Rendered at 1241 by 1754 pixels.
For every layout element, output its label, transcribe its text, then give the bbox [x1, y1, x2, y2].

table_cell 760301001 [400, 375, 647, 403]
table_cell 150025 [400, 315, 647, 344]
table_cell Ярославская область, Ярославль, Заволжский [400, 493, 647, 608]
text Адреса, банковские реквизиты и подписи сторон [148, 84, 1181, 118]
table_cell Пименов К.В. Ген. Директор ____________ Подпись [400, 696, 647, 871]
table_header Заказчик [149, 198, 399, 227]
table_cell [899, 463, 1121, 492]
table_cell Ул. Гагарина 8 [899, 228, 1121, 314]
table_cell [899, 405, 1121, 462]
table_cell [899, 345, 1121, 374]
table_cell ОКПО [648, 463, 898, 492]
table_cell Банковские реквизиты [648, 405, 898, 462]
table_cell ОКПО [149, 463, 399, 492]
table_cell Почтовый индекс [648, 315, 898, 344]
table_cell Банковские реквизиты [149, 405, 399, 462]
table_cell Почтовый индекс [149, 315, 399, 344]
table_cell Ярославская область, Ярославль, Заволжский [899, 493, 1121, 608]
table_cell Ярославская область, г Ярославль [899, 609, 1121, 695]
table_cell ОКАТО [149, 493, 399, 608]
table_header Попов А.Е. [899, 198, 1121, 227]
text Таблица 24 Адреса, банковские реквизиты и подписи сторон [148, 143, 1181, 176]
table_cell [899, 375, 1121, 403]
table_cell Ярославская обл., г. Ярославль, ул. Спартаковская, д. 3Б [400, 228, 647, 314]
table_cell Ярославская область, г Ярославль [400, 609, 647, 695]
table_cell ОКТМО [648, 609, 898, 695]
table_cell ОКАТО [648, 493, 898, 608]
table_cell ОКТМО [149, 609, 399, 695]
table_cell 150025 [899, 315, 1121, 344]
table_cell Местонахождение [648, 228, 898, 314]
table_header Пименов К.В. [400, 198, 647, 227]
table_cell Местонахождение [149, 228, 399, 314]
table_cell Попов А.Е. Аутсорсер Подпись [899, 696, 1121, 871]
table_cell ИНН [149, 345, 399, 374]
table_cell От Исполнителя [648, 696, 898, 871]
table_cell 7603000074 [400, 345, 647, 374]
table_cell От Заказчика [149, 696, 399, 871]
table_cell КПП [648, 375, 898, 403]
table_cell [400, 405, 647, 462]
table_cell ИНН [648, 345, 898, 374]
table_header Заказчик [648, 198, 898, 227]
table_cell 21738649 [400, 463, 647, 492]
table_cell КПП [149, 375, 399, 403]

________________

▸ THE TASK:
Every line of the listing that includes the word "индекс" forms the answer.

▸ THE COMPLETED TASK:
table_cell Почтовый индекс [648, 315, 898, 344]
table_cell Почтовый индекс [149, 315, 399, 344]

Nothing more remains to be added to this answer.